What makes pastel paintings on suede so unique?
- TEXTURE: The suede has a lush, velvety texture that holds and layers chalk well
- COLOR: Fine pastels come in a huge variety of rich colors and are extremely colorfast
- TECHNIQUE: Many layers of chalk blended together create realism and depth
I work on suede mat board, instead of the traditional heavyweight paper. The velour gives the paintings a distinctive smooth appearance and provides a stronger, more adherent surface for the chalk.
Each artwork is custom-framed upon completion to protect the surface of the painting. This is important because I do not use chemical sealants or fixatives on any of my finished pieces. Non-reflective glass prevents glare from obscuring the image.
Because pastel pigments do not fade, a painting – when handled properly – may last for hundreds of years. And unlike printed mediums, pastel originals are one-of-a-kind and will never be mass-produced. This gives them a high long-term investment value.
The process I use involves several steps that make the paintings unique in texture and style.
The suede matboard is essentially a soft velvet pile on a sturdy paper backing. In most of my pictures, the background you see is the actual suede.
After making a preliminary drawing, I apply a chalk layer of deep color to the larger areas in a technique similar to base-coating in oil painting. This helps create an appearance of depth and texture and prevents the background from showing through.
Since most of the chalks I use are soft pastels, it must be worked into the pile to layer well. To do this I use my fingers (very messy!) and paper tortillions (also known as blending stumps).
Most paintings require several layers in different shades of color. Once they are applied, I blend the layers of chalk together and mold the areas of shadow and highlight with my hands for a smooth, even texture – almost like airbrush! I use this process up until add the the last fine details (usually with hard pastels or pastel pencil).

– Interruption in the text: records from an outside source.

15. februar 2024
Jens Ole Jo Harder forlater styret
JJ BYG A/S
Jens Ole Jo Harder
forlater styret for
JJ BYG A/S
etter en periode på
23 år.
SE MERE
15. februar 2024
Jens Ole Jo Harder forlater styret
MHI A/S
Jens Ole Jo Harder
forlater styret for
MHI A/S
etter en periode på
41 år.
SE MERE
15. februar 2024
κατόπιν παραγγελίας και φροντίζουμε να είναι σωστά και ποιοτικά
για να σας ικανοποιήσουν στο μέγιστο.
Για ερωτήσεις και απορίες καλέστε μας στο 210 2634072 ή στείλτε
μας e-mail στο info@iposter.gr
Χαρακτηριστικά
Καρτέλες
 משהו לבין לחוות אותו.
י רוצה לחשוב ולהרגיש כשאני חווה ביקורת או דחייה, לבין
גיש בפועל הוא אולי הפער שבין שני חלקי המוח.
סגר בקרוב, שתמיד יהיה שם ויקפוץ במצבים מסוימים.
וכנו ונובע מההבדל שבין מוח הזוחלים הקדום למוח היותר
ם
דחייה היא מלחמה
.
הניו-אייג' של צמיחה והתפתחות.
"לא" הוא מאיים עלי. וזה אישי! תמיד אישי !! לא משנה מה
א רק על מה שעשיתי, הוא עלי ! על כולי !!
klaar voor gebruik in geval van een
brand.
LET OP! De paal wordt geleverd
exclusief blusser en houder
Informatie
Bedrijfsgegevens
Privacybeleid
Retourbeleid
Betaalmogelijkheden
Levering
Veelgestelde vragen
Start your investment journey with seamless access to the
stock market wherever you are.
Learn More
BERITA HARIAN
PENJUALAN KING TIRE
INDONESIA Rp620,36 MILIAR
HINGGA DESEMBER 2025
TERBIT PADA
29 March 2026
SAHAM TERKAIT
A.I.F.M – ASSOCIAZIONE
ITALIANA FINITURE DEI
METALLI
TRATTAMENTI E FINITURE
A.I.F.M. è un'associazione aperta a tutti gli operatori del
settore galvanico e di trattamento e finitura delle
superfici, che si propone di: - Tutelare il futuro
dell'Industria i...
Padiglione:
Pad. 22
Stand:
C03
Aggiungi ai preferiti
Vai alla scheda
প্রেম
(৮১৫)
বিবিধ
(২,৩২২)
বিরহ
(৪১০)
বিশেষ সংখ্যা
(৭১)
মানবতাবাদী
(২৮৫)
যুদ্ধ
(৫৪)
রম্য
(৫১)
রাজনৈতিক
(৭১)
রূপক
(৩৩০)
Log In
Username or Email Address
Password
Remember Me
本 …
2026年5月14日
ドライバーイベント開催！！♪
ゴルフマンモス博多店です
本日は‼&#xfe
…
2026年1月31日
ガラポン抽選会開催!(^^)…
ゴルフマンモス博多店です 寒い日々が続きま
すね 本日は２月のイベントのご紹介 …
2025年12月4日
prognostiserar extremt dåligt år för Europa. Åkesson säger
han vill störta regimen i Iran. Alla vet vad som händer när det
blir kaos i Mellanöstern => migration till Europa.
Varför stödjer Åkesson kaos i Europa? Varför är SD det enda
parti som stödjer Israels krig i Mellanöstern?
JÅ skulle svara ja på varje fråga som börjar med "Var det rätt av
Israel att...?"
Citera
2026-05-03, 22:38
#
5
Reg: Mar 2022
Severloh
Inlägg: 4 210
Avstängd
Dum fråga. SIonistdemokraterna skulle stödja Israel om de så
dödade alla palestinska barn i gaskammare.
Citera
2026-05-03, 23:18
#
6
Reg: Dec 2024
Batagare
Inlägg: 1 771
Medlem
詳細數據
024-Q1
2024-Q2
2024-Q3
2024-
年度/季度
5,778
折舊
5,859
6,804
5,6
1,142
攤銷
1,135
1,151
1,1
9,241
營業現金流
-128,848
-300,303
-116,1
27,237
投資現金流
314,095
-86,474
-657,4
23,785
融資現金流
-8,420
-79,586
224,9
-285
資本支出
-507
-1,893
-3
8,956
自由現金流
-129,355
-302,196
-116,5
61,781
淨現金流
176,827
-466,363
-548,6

Each painting is framed immediately upon completion. Many people spray finished pastels with fixatives or protective sealants, but I have never used any chemical products on my paintings. Instead, I have found that placing the glass directly on the suede creates a static bond and prevents any loosening of the chalk. I use only non-glare (or non-reflective) glass to avoid the "mirror effect" of looking into a smooth surface. This also means the painting will show well under any lighting.
High-quality pastels keep their color extremely well, and the thorough layering process ensures that the image is much more durable than on paper; however I highly discourage removing the painting from its original custom-built frame.